- CUIABÁ
- TERÇA-FEIRA, 13 , JANEIRO 2026


O empresário Byron de Souza Prado, integrante do grupo “Legendários”, foi um dos 25 alvos da Operação Doce Amargo – Acorde Final, deflagrada nesta quinta-feira (30) pela Polícia Civil de Mato Grosso. A ação tem como objetivo desarticular uma facção criminosa especializada no tráfico interestadual de drogas.
Durante a operação, foram apreendidas porções de Skunk, conhecida como supermaconha, no carro de Byron, uma Mercedes-Benz C-180 adesivada com o símbolo do grupo cristão.
A operação representa a fase final de uma série de investigações iniciadas em 2023, que identificou uma rede de narcotraficantes com atuação na Baixada Cuiabana e ramificações em outros estados. Entre os alvos está também Jimi Hendrix Alves da Silva, apontado como fornecedor de droga tipo “Colômbia”, derivada da maconha, com diferentes formatos e concentrações de THC.

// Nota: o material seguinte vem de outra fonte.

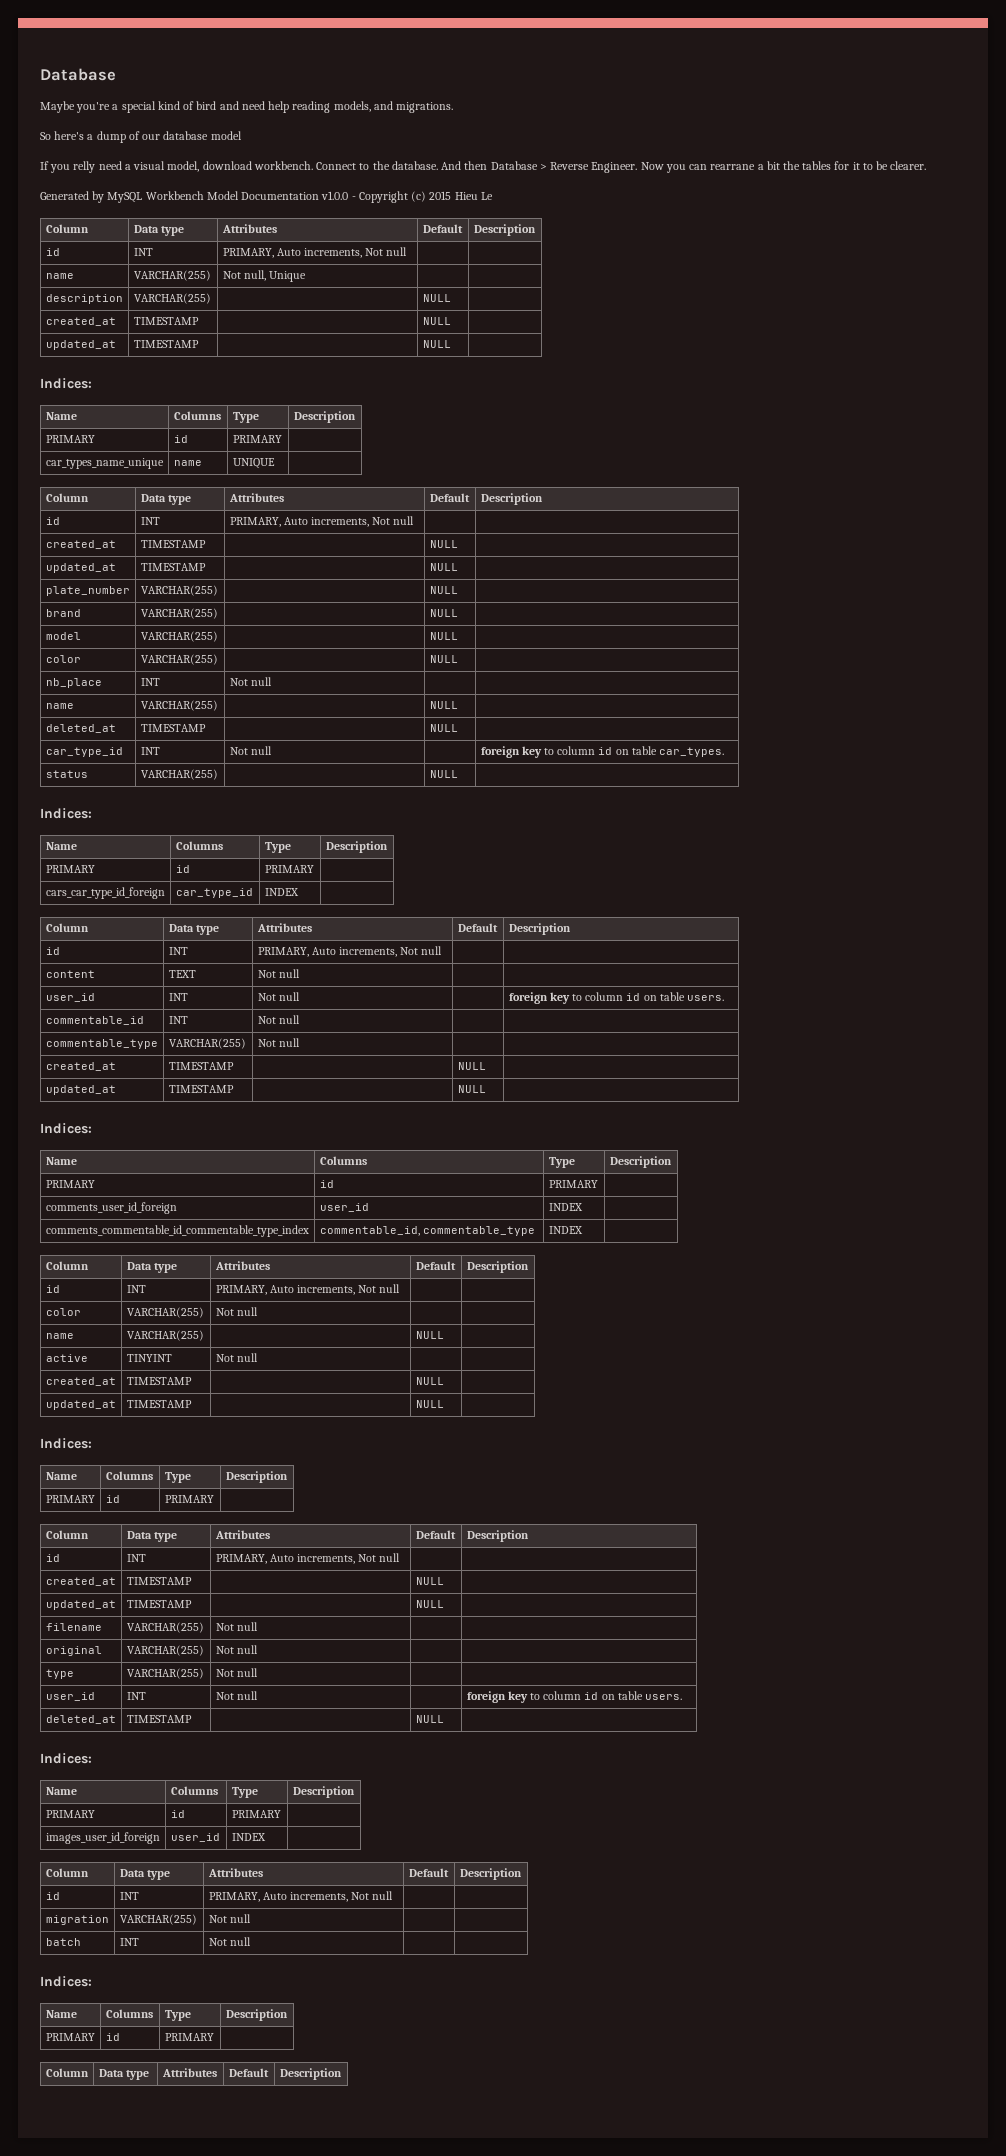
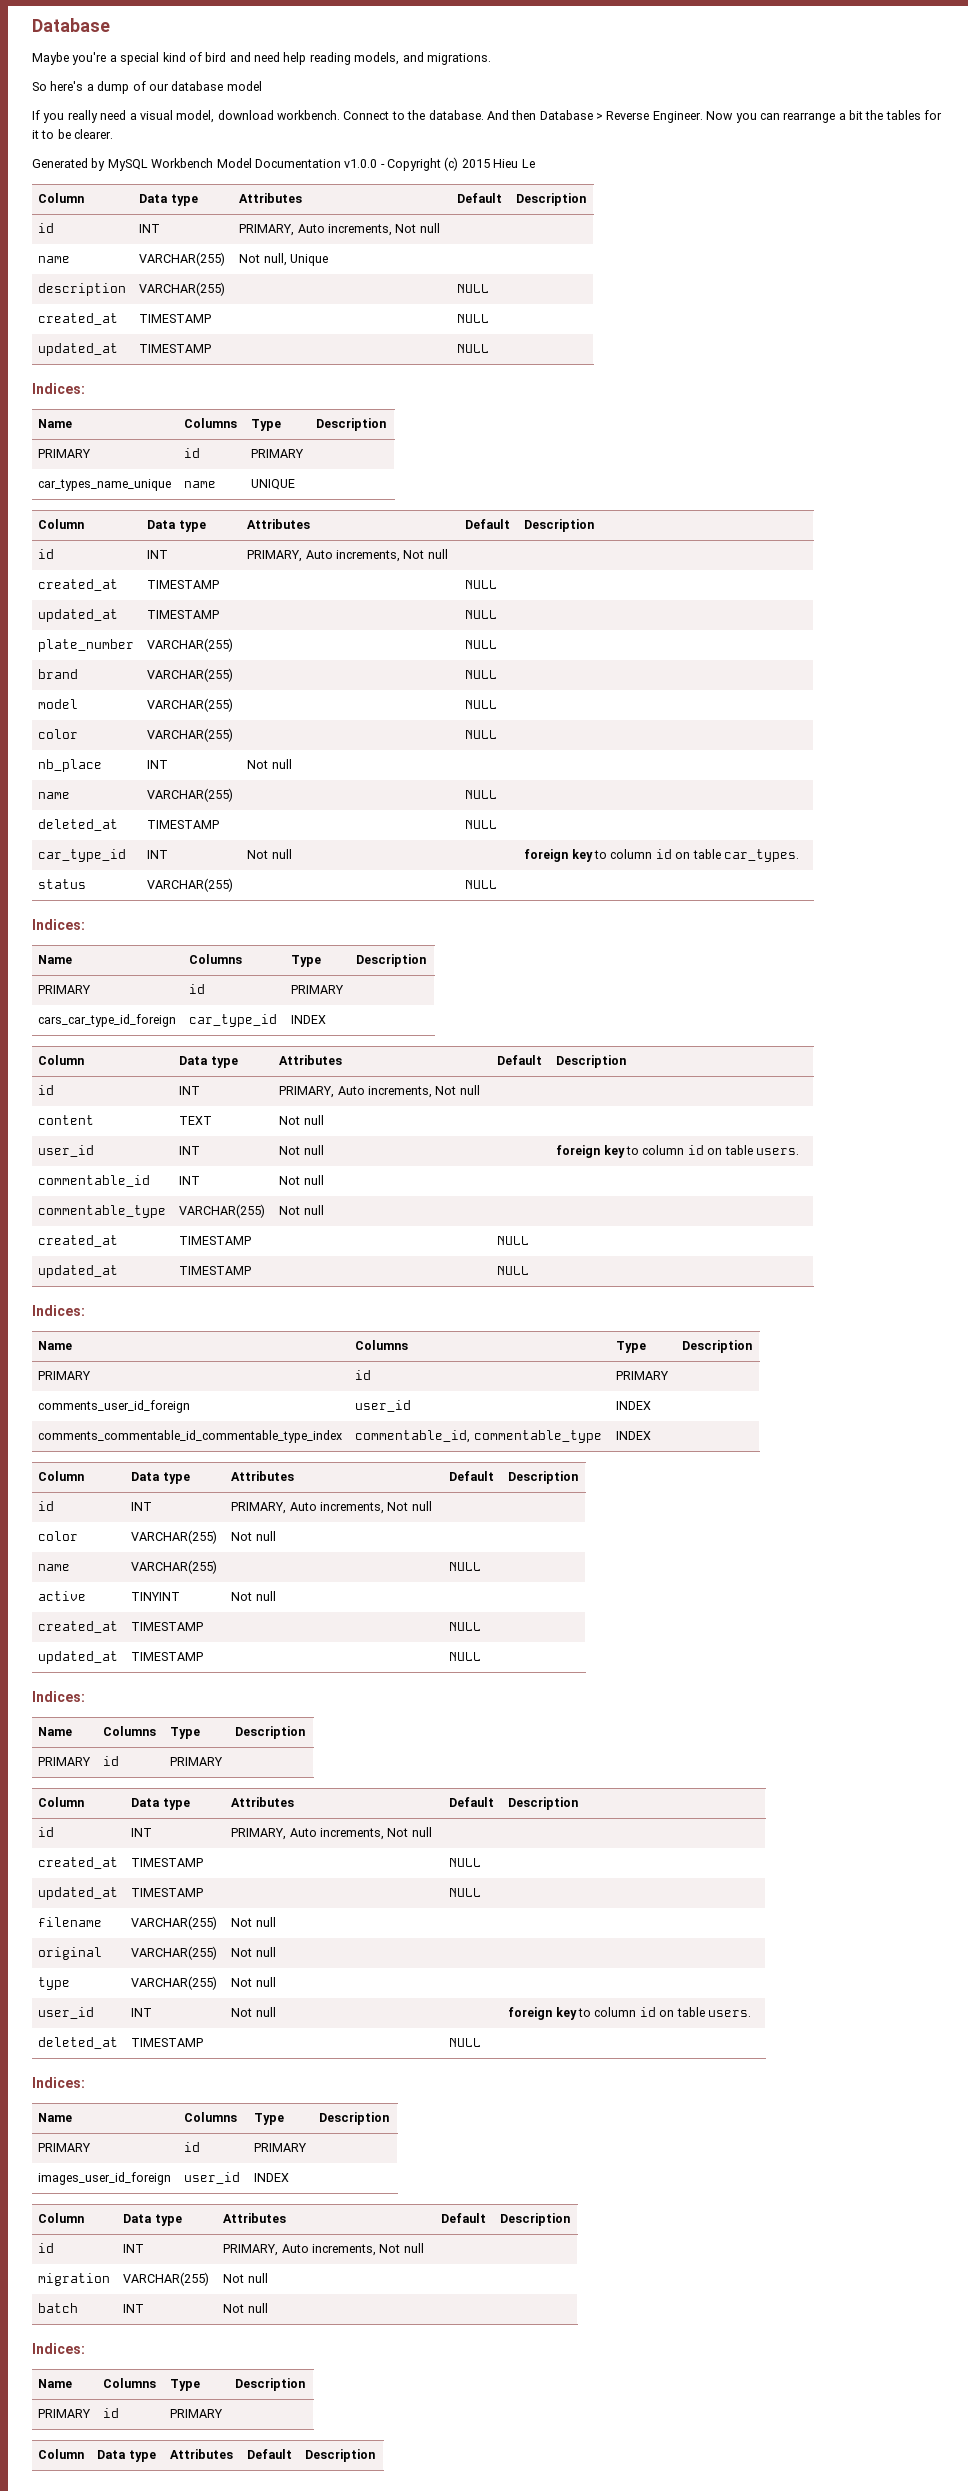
[73,161,96,173] relly -> [67,110,98,123] really
[710,164,756,170] rearrane -> [783,112,836,123] rearrange

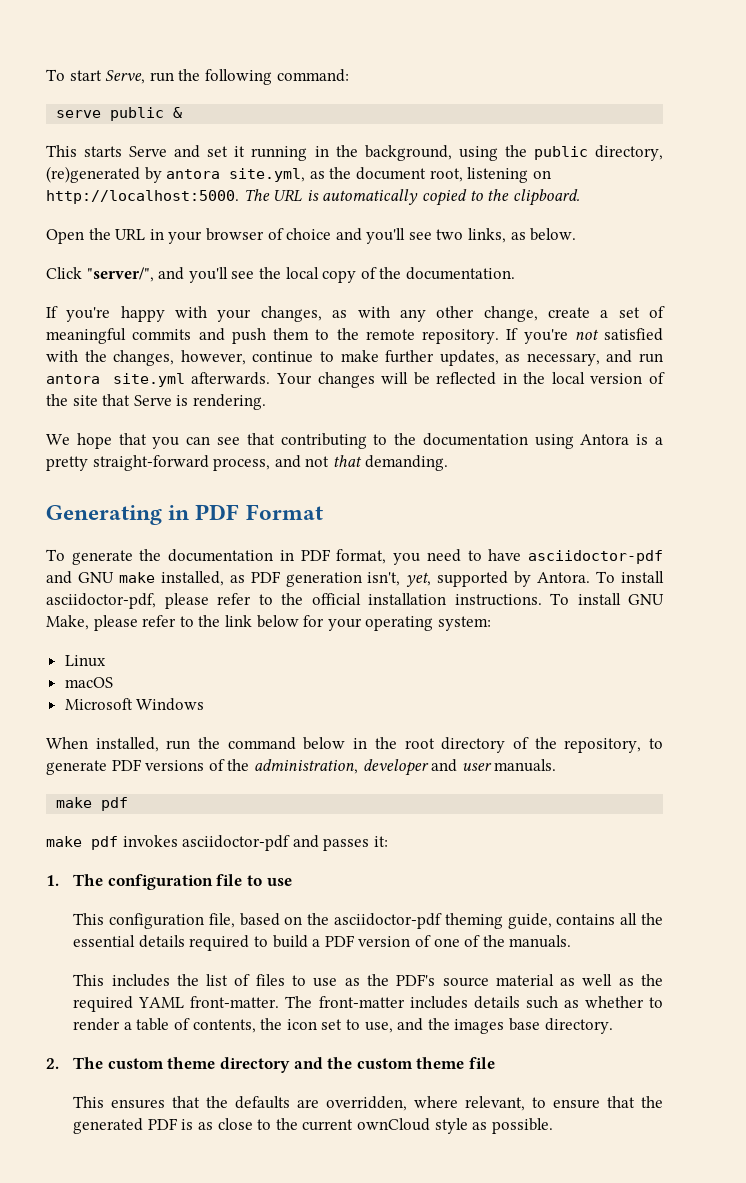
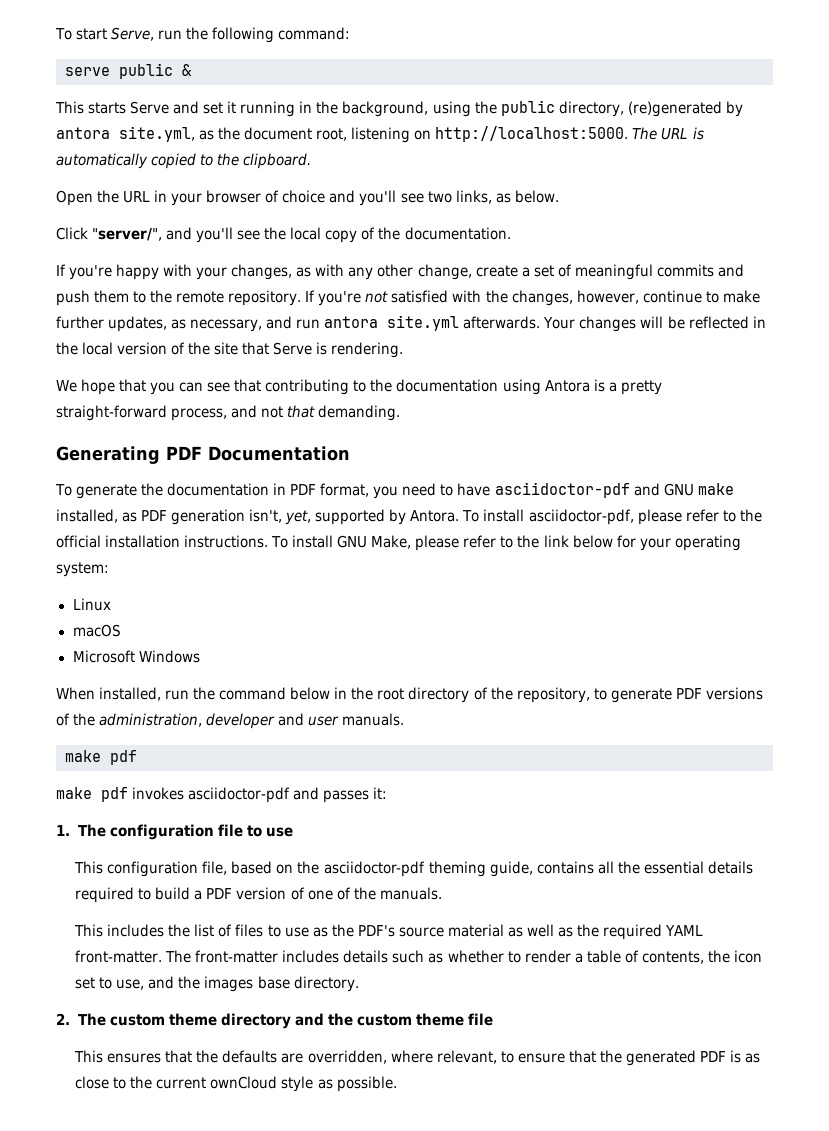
[168,504,323,520] in PDF Format -> [166,446,350,461] PDF Documentation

A Justiça expediu 25 mandados de prisão preventiva, 20 mandados de busca e apreensão, além de determinar o bloqueio de contas bancárias dos investigados e o sequestro de veículos utilizados nas atividades ilícitas. As ordens judiciais são cumpridas em quatro estados: Mato Grosso (Cuiabá e Várzea Grande), Amazonas (Tefé), Rio de Janeiro (RJ) e Rio Grande do Norte (Natal). Os investigados respondem pelos crimes de tráfico de drogas e associação para o tráfico.
Todos os alvos da Operação Doce Amargo – Acorde Final:
Jimi Hendrix Alves da Silva
Kemilly Karisia Soares Magalhães
Marlize de Lima Rodrigues
Felipe Augusto dos Santos Gomez
Matheus Nacor Carvalhedo de Arruda
Wender Brayon Nanyny de Souza
Everton de Oliveira Silva
Altivan Calvario de Barros
Adriano de Oliveira Leme Braz
Douglas da Silva Moreira
Jeferson Pereira da Silva
Pedro Eloy Ribeiro Astorga
Davi Benedito dos Santos Filho
Gabryel Lucas Rodrigues de Oliveira
Rômulo Vinicius Martins
Wellington Rafael Santos da Silva
Arthur Canedo Gonçalves
Byron de Souza Prado
Gilmar Augusto Queiroz de Amorim
Pablo da Costa Cortez
Benedito Lucas da Silva Monteiro
Lucas Vedana Scheis
Thaina Louise de Paula Lopes
Hélio de Oliveira Junior
Ronald Velasco de Souza
Estrutura da quadrilha
Segundo a Delegacia Especializada de Repressão a Narcóticos (Denarc), a quadrilha operava de forma estruturada, com divisão clara de funções: fornecedores, intermediários, distribuidores e responsáveis pela logística de transporte e armazenamento.
O grupo mantinha casas-cofre para armazenar drogas, estabelecia rotas interestaduais e movimentava grandes quantidades de maconha, cocaína e haxixe de forma coordenada. Fornecedores eram mantidos em outros estados, especialmente no Rio de Janeiro e Amazonas, e discutia-se transporte via Correios e transportadoras.
Além disso, a quadrilha estruturou um sistema paralelo de movimentação financeira, utilizando transações via Pix para pagamentos e ocultação de valores ilícitos, dificultando o rastreamento do dinheiro obtido com o tráfico.